§ **Problem statement**: Each line that includes the word "middle" should be copied from the records.

*-*-*

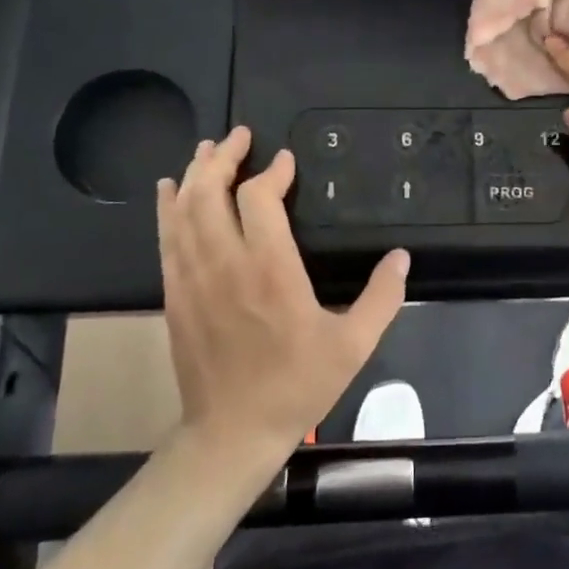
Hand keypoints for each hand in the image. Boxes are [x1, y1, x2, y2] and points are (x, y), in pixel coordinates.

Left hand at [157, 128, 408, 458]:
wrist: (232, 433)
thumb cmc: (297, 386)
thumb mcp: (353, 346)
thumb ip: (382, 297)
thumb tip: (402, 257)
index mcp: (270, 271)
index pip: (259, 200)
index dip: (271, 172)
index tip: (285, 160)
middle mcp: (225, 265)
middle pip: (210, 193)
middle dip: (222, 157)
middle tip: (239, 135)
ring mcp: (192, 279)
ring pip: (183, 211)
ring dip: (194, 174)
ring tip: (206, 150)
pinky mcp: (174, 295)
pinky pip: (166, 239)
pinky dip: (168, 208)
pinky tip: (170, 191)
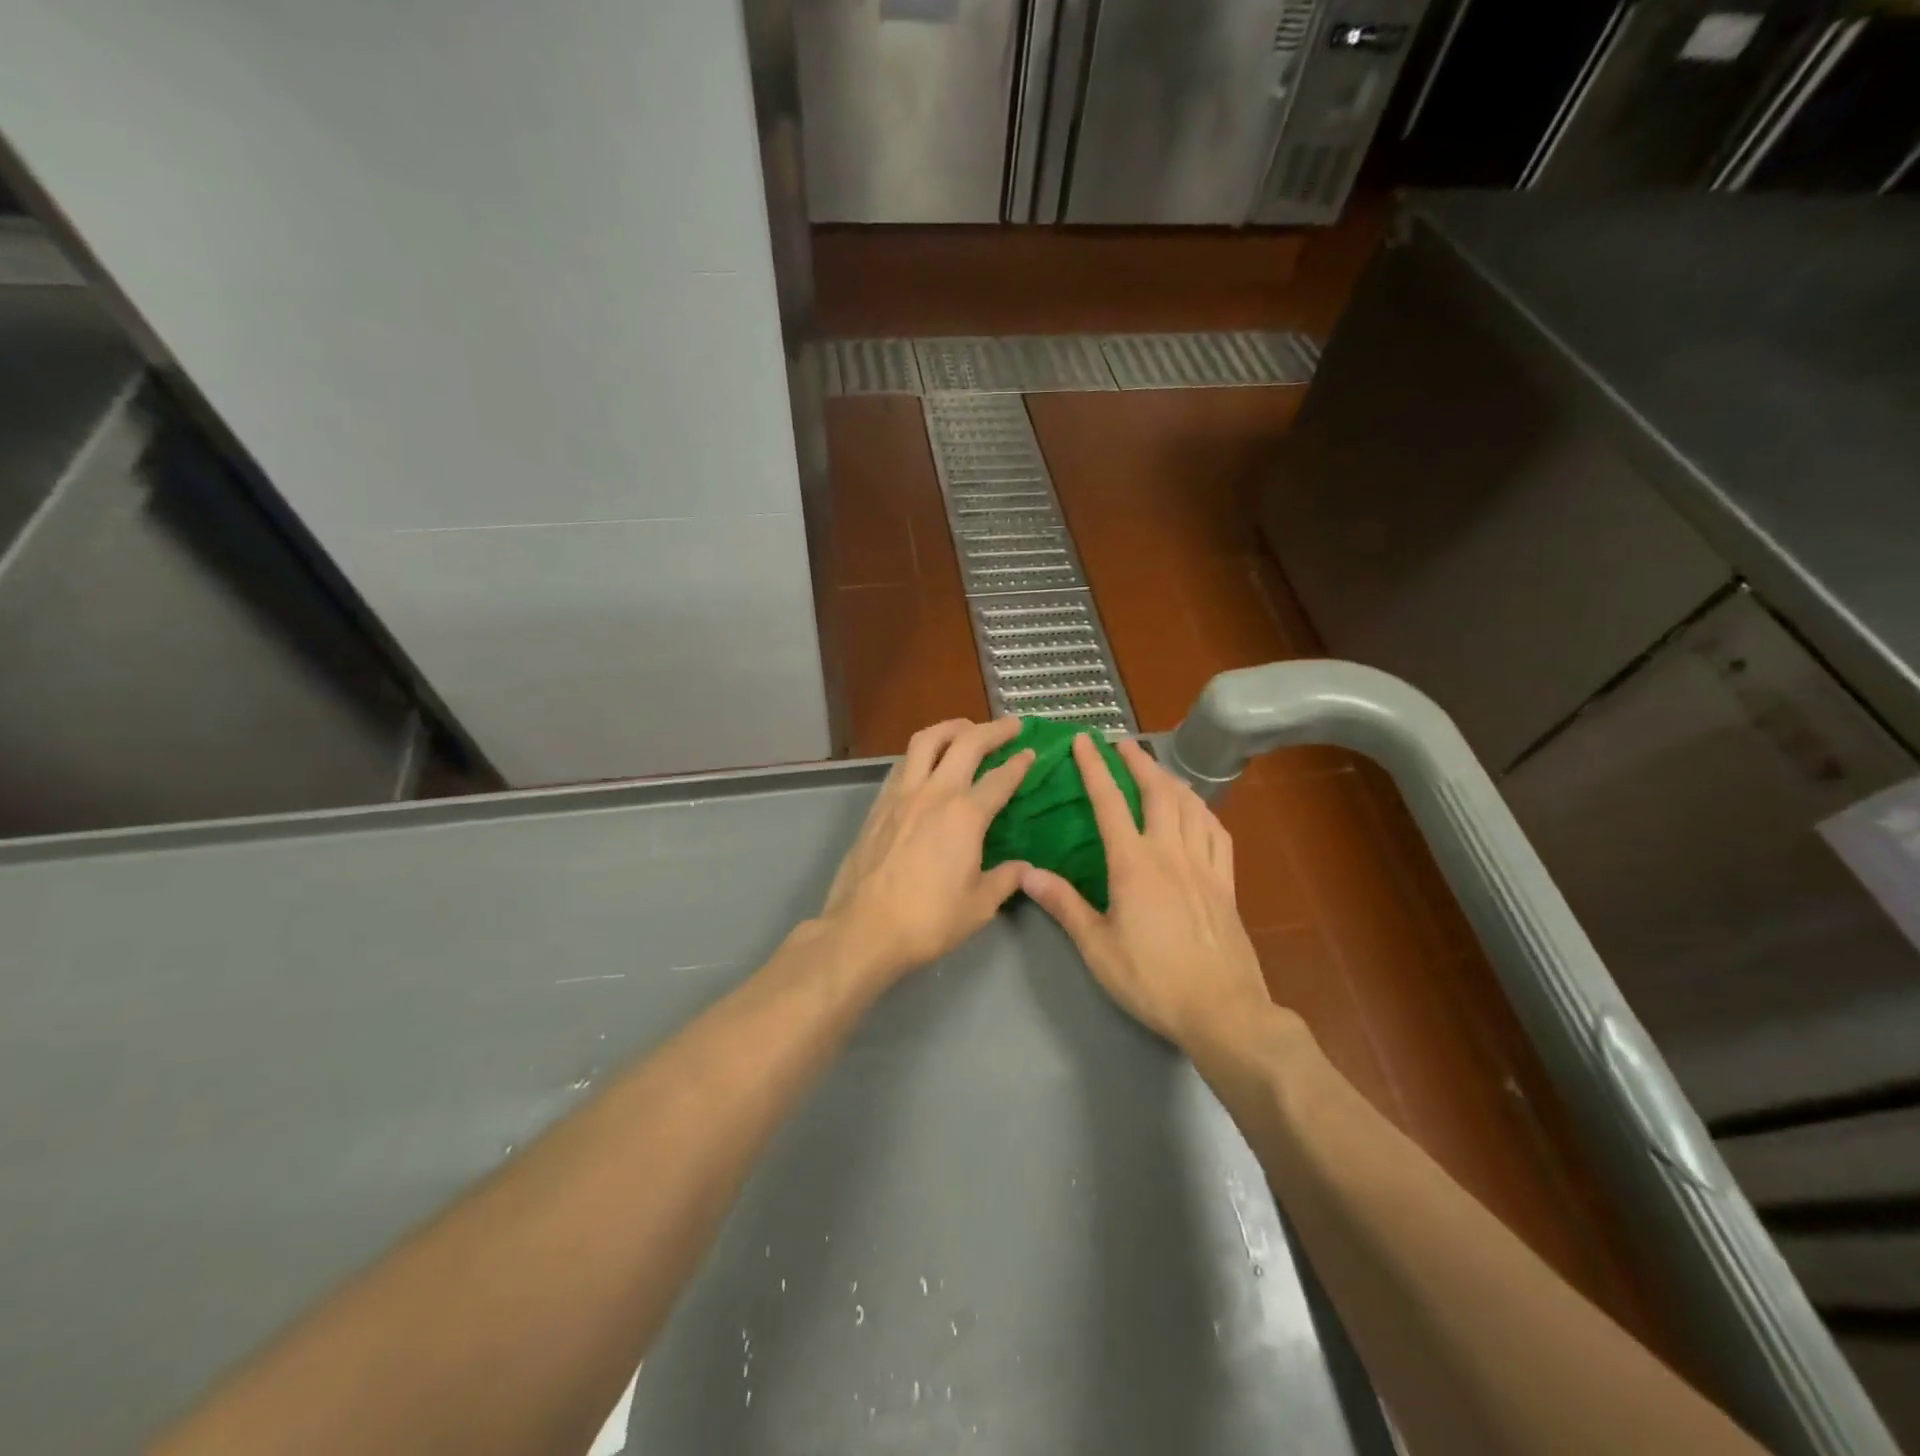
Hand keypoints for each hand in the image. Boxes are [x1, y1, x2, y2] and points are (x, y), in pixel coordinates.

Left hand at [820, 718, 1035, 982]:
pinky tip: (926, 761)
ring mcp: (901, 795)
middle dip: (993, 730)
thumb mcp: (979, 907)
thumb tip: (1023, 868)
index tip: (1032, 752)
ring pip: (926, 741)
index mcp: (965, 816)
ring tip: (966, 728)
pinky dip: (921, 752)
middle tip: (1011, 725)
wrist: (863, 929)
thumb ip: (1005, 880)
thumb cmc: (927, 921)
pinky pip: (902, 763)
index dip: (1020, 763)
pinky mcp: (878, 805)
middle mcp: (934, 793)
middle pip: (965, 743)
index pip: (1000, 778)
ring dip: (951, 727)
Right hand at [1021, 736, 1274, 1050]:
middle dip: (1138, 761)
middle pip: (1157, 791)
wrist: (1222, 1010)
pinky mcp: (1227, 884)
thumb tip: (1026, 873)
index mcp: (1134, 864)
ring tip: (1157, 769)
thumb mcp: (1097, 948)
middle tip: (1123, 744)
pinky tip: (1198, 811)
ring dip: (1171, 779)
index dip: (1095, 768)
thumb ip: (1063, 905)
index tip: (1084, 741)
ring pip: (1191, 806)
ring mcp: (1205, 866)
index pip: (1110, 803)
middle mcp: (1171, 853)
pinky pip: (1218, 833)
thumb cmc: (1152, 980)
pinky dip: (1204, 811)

*-*-*

§ **Output**:
middle mcp: (225, 265)
middle pip: (210, 193)
middle dip: (222, 157)
middle tip: (239, 135)
middle dip: (993, 730)
middle tip: (1011, 725)
middle mcp: (934, 793)
middle pip: (965, 743)
middle dip: (1138, 761)
middle pip: (1157, 791)
middle tip: (1123, 744)
middle mcp: (1171, 853)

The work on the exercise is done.